Dennis Chirawurah is a governance and M&E expert with over fifteen years of experience in the field of participatory research. He will serve as co-leader of the research team and will lead the field team. He has coordinated field outreaches of MSc and BSc students at the University for Development Studies and has deep community leadership experience stemming from his position as the Presiding Member of the Navrongo Municipal Assembly. He served among other scientists at the Navrongo Health Research Center in pioneering interventions that led to equity driven close-to-client primary health care in Ghana. Dennis established the CLASSONE Project to help children who have dropped out of school and others who have never had any formal education in the Upper East Region. The project is to afford them a chance to integrate into the school system by providing them free literacy training, and he has trained more than 1,800 people.

Adjunct Fellows

Irma Elo, PhD (Demographer)

Dr. Elo has a PhD in Demography and Public Affairs from Princeton University. She is the Chair of the Sociology Department and a Research Associate at the Population Studies Center and the Population Aging Research Center. She has served as a member and/or a chair of several national and international committees, including chair of the Board of Scientific Counselors of the National Center for Health Statistics (NCHS), member of the Census Bureau’s Scientific Advisory Committee (CSAC), member and chair of the section on the sociology of population for the American Sociological Association, member of the PAA’s board of directors, chair of the PAA’s Committee on Population Statistics, and a member of an International Advisory Board of the Swedish Initiative for Research on Microdata in the Social and Medical Sciences. Her main research interests center on socioeconomic and racial/ethnic disparities in health, cognition, and mortality across the life course and demographic estimation of mortality. In recent years, she has extended this focus to include health and mortality among racial/ethnic immigrant subgroups. She is currently the PI of NIA-funded study, Causes of Geographic Divergence in American Mortality Between 1990 and 2015: Health Behaviors, Health Care Access and Migration.

James F. Phillips, PhD (Demographer/Health Systems Researcher)

James Phillips is a Special Lecturer in Population and Family Health at the Columbia University Medical Center conducts research on health systems and policy issues in Africa and Asia.

He has collaborated with the Ghana Health Service in designing, implementing, and evaluating the Navrongo Experiment, a study that provided conclusive evidence that family planning services can lead to fertility decline in a traditional African societal setting. Improvements in maternal and child health associated with the project represent the most rapid declines in maternal and childhood mortality ever recorded for a rural African population, with service systems of the project becoming the model for a national program known as the Community-based Health Planning and Services (CHPS) Initiative. Based on his work in Ghana, he has developed and tested methods for accelerating the pace of scaling-up initiatives around the world. He directs a randomized cluster trial of community-based primary health care in Tanzania that tests the childhood survival impact of the Ghana service model in three rural Tanzanian districts. Based on work in Bangladesh and Ghana he is developing implementation science tools for evidence-based scale-up of health system innovations. He has published various papers in leading journals documenting his work and the impact of policy experiments in Ghana, Tanzania, and Bangladesh.

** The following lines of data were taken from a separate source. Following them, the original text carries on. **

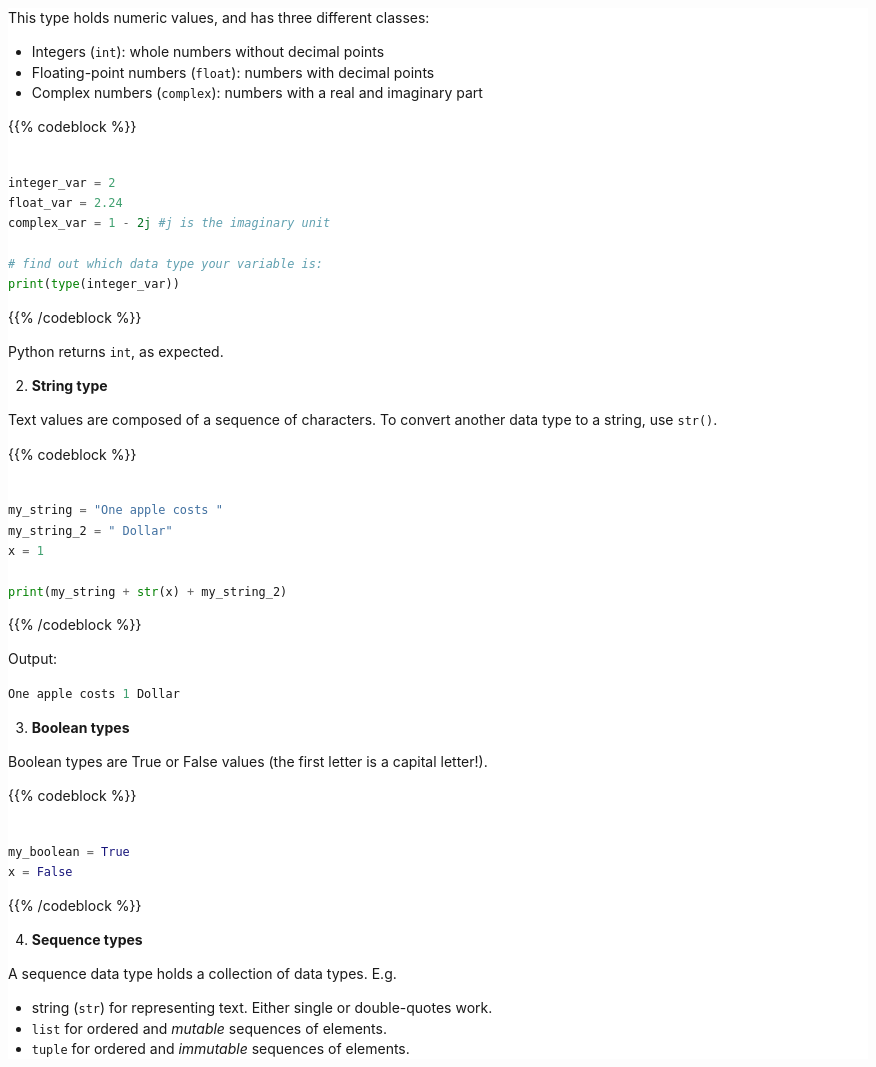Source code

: This type holds numeric values, and has three different classes:
- Integers (`int`): whole numbers without decimal points
- Floating-point numbers (`float`): numbers with decimal points
- Complex numbers  (`complex`): numbers with a real and imaginary part

{{% codeblock %}}
```python

integer_var = 2
float_var = 2.24
complex_var = 1 - 2j #j is the imaginary unit 

# find out which data type your variable is:
print(type(integer_var))
```
{{% /codeblock %}}

Python returns `int`, as expected.

2. **String type**

Text values are composed of a sequence of characters. To convert another data type to a string, use `str()`.

{{% codeblock %}}
```python

my_string = "One apple costs "
my_string_2 = " Dollar"
x = 1

print(my_string + str(x) + my_string_2)
```
{{% /codeblock %}}

Output:

```python
One apple costs 1 Dollar
```

3. **Boolean types**

Boolean types are True or False values (the first letter is a capital letter!).


{{% codeblock %}}
```python

my_boolean = True
x = False

```
{{% /codeblock %}}

4.  **Sequence types**

A sequence data type holds a collection of data types. E.g.
- string (`str`) for representing text. Either single or double-quotes work.
- `list` for ordered and *mutable* sequences of elements.
- `tuple` for ordered and *immutable* sequences of elements.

Administration and Finance

Emmanuel Adoko (Accounts Officer)

Mr. Emmanuel Adoko is a well versed accounts professional with grounded experience in grants budget preparation, and financial monitoring and reporting to donors. He has worked on projects supported by major funding agencies including IDRC (Canada) and the African Development Bank. He is also well versed in general accounting services.

He has, in addition to a BSc in Accounting, certification as a Cloud Practitioner.